Certain amino acids, vitamins and trace elements cause the bad taste and smell in most formulas. Dr. Buist and the Oregon Clinic developed a good tasting MSUD formula that Dr. Buist brought along to the Symposium. In it they eliminated some nonessential amino acids and adjusted the amounts of others. It is similar to the new PKU formula Periflex, developed at the Clinic and distributed by S H S North America (new name for Scientific Hospital Supplies). The adults and children sampled the new MSUD formula.*
There is the possibility of using the amino acids to make foods that look and taste like their counterparts but do not contain the BCAA. However, amino acids cannot be baked. They are best used in spreads. There is research being done on a protein free cheese. Dr. Buist's dream is to make a BCAA-free hot dog someday!
Massachusetts has a law that requires manufacturers to add a medical label to medical foods. This makes it easier to get insurance to pay for the foods.
Phenylalanine is a certain percentage of protein but leucine amounts vary in different foods. A very general rule for figuring leucine is to double the phenylalanine amount in a food.
Questions from the audience
Q. Is MSUD included in the Oregon health plan?
A. MSUD is very well treated in the health plan, since there is a treatment available, and death is the result if it is not treated
Q. What about the National health care plan?
A. Dr. Buist fears that the metabolic diseases will be discriminated against, because they are of a minority group. (Ted Kennedy's health care plan includes language for coverage of medical foods.)
* I was skeptical when Dr. Buist handed me a cup of liquid and said, "Taste it." Hm-m-m, it looked good and yes, it even smelled good. I took a tiny sip and immediately took another drink. To me it tasted like orange sherbet. And believe it or not÷no aftertaste! All of the other formulas make me gag at the smell and the taste is worse than the smell. This new formula enthused the parents but not all the children.

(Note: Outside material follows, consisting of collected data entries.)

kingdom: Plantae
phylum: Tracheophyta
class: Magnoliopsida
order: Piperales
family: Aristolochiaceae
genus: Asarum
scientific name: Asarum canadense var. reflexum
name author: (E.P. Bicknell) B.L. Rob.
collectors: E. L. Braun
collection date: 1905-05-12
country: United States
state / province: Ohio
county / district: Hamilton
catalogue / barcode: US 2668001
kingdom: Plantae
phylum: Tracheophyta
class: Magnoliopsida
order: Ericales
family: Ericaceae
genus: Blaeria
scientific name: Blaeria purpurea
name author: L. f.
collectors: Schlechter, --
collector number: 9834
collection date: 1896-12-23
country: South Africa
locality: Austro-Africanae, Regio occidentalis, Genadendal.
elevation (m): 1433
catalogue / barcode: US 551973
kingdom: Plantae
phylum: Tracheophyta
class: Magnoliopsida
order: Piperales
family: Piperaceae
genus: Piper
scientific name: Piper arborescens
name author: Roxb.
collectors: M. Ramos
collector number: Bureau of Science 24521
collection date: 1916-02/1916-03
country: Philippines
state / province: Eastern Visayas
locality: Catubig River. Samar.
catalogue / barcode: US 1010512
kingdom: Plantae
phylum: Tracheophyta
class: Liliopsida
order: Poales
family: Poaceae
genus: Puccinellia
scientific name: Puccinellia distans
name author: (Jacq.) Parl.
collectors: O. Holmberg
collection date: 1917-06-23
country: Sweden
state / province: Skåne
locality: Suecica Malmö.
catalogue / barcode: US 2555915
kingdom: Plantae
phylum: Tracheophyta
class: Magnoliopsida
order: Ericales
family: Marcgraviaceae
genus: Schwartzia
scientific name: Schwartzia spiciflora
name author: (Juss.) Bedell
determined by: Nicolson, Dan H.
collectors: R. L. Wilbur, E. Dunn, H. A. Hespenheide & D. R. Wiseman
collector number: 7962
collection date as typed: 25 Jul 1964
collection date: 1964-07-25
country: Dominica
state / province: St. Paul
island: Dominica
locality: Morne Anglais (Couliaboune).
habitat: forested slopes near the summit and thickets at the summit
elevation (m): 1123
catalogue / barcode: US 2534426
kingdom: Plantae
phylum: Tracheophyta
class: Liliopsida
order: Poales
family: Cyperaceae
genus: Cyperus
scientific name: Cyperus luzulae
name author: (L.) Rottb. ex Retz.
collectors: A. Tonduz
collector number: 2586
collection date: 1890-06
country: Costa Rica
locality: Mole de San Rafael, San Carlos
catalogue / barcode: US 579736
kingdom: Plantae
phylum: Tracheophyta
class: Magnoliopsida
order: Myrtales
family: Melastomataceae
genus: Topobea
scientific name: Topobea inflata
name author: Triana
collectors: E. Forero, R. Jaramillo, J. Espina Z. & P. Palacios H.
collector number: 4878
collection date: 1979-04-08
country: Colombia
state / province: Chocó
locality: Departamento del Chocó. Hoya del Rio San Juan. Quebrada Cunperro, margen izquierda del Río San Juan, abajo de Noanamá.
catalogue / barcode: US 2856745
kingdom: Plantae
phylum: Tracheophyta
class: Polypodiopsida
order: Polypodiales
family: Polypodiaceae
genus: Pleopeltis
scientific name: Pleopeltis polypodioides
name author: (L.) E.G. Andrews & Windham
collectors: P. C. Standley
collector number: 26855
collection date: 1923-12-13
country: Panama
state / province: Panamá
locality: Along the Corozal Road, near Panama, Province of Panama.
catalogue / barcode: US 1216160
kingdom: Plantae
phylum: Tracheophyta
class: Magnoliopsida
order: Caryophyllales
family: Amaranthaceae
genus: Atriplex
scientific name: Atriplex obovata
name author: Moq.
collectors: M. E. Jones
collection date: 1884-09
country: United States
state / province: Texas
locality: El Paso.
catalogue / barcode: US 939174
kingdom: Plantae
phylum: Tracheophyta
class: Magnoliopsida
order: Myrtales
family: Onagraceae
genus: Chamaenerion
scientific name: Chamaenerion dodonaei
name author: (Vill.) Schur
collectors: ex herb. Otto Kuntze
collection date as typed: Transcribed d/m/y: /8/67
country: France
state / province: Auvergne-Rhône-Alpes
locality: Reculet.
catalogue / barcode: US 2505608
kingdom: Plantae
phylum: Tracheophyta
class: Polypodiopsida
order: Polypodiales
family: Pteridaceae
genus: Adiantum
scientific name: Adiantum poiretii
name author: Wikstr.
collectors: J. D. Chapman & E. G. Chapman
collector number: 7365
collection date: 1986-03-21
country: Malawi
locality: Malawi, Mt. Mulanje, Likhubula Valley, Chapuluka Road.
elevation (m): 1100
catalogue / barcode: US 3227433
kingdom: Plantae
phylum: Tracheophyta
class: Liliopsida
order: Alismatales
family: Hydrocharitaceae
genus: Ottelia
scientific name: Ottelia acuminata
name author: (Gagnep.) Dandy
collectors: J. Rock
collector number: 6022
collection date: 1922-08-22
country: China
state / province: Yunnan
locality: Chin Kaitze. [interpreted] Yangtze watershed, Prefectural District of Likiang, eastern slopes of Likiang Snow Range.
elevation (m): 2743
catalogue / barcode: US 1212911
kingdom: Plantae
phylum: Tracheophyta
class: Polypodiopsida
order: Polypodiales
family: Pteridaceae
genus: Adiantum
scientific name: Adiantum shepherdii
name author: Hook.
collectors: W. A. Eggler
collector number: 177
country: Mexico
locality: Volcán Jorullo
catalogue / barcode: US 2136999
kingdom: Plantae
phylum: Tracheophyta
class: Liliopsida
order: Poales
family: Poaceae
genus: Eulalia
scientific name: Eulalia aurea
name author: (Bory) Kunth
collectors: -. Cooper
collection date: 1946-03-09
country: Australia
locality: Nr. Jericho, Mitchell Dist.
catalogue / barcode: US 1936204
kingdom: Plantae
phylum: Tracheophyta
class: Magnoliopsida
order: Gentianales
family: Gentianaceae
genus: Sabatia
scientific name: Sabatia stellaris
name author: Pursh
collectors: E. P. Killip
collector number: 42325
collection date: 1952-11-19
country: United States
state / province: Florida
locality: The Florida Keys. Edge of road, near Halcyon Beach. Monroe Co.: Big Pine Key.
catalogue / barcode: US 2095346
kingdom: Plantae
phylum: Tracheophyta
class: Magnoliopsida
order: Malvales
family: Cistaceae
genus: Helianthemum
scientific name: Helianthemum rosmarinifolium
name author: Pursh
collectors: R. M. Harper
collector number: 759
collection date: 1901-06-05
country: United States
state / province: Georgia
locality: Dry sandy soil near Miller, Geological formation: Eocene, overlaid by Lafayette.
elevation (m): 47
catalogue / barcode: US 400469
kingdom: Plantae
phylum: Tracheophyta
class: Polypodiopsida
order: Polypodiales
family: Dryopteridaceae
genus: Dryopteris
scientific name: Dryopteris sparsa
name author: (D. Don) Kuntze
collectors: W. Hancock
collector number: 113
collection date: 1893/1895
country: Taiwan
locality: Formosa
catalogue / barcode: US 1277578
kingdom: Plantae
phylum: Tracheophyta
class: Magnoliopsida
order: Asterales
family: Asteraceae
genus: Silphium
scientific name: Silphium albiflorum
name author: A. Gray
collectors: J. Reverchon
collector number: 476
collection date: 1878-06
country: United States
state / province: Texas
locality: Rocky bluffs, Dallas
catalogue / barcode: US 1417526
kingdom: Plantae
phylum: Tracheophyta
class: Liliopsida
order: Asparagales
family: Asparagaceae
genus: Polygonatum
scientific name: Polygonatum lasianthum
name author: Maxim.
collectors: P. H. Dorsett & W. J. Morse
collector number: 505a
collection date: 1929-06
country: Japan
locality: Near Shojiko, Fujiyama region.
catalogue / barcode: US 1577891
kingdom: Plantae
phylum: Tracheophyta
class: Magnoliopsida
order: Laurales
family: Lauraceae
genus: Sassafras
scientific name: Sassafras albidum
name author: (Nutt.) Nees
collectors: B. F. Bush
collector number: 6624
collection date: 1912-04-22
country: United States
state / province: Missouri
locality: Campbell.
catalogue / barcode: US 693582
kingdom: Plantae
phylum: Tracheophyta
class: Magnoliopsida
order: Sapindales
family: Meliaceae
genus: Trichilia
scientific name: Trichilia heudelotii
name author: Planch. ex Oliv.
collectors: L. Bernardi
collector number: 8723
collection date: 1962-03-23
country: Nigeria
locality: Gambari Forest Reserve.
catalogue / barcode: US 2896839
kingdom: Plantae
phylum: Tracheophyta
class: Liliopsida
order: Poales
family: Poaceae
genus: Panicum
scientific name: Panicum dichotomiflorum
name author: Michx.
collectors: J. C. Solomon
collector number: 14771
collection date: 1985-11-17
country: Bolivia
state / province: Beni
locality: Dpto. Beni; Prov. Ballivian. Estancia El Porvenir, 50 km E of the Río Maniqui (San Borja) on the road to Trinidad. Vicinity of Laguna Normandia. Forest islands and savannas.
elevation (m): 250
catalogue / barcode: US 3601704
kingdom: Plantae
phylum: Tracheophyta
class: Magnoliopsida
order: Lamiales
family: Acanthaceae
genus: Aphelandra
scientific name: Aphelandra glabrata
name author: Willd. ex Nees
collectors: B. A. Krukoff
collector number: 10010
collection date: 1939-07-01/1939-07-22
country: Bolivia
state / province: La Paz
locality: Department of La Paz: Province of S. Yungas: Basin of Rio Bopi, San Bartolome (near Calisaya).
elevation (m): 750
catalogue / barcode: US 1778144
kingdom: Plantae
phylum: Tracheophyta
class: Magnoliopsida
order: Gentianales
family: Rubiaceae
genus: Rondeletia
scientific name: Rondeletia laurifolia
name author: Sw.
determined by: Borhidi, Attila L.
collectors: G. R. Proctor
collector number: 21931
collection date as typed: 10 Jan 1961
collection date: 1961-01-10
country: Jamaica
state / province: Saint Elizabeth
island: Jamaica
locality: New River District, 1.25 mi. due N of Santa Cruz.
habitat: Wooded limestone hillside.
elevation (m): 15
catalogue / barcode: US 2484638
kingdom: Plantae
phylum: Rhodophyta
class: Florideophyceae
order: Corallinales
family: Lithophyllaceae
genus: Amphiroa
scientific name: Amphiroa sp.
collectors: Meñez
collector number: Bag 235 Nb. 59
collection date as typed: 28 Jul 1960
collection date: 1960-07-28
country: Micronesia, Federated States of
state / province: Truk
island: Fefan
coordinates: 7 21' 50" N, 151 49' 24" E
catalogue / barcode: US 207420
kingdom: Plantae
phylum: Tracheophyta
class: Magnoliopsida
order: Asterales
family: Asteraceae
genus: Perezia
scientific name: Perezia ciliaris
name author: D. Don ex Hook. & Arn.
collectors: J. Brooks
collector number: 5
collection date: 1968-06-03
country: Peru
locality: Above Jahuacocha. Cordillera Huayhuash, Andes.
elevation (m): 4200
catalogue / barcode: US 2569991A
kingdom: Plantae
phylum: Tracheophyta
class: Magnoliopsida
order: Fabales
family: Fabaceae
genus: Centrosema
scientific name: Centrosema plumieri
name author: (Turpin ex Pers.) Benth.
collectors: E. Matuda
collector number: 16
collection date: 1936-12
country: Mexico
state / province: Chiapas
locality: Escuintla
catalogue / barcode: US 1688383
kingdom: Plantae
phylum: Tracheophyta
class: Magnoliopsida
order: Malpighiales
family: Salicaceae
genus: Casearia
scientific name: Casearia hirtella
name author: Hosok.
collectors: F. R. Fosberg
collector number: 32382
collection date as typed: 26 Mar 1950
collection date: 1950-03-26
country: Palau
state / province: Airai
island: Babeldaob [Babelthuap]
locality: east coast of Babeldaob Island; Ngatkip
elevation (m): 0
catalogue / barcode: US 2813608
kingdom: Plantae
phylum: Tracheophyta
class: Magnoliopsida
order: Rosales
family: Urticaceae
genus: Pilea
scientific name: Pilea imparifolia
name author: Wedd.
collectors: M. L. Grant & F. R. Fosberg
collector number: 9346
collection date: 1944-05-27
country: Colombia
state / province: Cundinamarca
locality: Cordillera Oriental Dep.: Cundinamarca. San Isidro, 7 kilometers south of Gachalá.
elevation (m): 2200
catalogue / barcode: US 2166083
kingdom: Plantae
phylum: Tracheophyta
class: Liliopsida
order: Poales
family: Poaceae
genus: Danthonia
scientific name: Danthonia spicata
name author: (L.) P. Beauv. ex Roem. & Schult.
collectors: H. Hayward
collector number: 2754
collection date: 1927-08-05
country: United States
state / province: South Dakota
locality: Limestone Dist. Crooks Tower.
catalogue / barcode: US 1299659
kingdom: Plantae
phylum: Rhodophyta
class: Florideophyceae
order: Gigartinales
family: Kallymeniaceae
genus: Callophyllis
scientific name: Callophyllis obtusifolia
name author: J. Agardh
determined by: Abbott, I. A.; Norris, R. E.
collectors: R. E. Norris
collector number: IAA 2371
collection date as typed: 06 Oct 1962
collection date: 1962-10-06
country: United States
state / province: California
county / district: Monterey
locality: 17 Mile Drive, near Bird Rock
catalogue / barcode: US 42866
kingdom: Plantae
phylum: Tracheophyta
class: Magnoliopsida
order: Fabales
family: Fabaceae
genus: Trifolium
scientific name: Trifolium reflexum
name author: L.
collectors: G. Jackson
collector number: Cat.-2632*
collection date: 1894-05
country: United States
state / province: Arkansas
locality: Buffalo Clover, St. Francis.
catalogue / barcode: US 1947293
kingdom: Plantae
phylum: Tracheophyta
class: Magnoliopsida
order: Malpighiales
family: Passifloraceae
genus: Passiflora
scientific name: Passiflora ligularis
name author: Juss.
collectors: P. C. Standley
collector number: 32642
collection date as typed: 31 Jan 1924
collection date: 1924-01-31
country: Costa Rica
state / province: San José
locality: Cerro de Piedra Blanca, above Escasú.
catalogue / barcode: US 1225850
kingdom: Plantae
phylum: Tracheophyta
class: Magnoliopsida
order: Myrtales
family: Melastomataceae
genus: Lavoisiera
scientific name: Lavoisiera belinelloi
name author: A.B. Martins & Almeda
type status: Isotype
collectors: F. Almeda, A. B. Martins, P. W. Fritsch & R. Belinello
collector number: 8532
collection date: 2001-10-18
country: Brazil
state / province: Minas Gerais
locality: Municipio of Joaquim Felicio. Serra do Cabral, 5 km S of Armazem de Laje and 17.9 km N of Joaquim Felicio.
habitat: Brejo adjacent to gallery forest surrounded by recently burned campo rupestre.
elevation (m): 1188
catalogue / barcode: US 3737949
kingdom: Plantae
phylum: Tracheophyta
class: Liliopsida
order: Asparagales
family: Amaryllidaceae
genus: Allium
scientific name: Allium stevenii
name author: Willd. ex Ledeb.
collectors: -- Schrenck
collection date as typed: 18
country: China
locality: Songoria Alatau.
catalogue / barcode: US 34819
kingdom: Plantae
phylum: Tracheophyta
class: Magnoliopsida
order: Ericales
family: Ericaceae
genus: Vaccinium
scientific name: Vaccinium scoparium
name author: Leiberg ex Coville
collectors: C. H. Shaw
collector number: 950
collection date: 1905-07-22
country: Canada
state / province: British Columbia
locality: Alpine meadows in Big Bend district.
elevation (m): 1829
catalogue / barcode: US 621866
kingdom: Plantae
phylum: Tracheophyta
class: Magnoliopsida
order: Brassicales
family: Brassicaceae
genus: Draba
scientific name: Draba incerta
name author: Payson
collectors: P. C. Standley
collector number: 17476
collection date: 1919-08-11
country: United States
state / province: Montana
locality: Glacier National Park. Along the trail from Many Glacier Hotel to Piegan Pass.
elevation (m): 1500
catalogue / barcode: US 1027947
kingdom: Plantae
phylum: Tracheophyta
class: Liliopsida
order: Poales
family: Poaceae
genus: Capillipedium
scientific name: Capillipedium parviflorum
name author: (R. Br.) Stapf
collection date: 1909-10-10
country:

Many children with MSUD are skeptical of anything that looks a little different or is "good for them." Each child was served a cup of the formula during one of their break periods in the activity room. They were not told it was formula and their reactions were video taped and shown later to the parents.
It was quite amusing to see them look at this strange looking drink. Some drank it down without the least suspicion÷especially the siblings of the children with MSUD. Some would hesitate, take a small sip, set it down and act so undecided. Others with MSUD refused to touch it. The teenagers and young adults liked it. Shayla thinks it would be great.
One girl with MSUD wouldn't taste the drink, but her sister asked for refills during the children's break and later was filling her cup from the pitcher in the conference room. I think the new formula would be great for those who dislike their current formula and for the newly diagnosed.
Dr. Buist says it should be no more expensive than the current formulas. It is not the ingredients that are expensive, but the processing. It may be more expensive if the whole family wants to drink it! Imagine having formula in the refrigerator that doesn't create a catastrophe if a friend begins to drink it by mistake. Hurry Dr. Buist, hurry, get it on the market.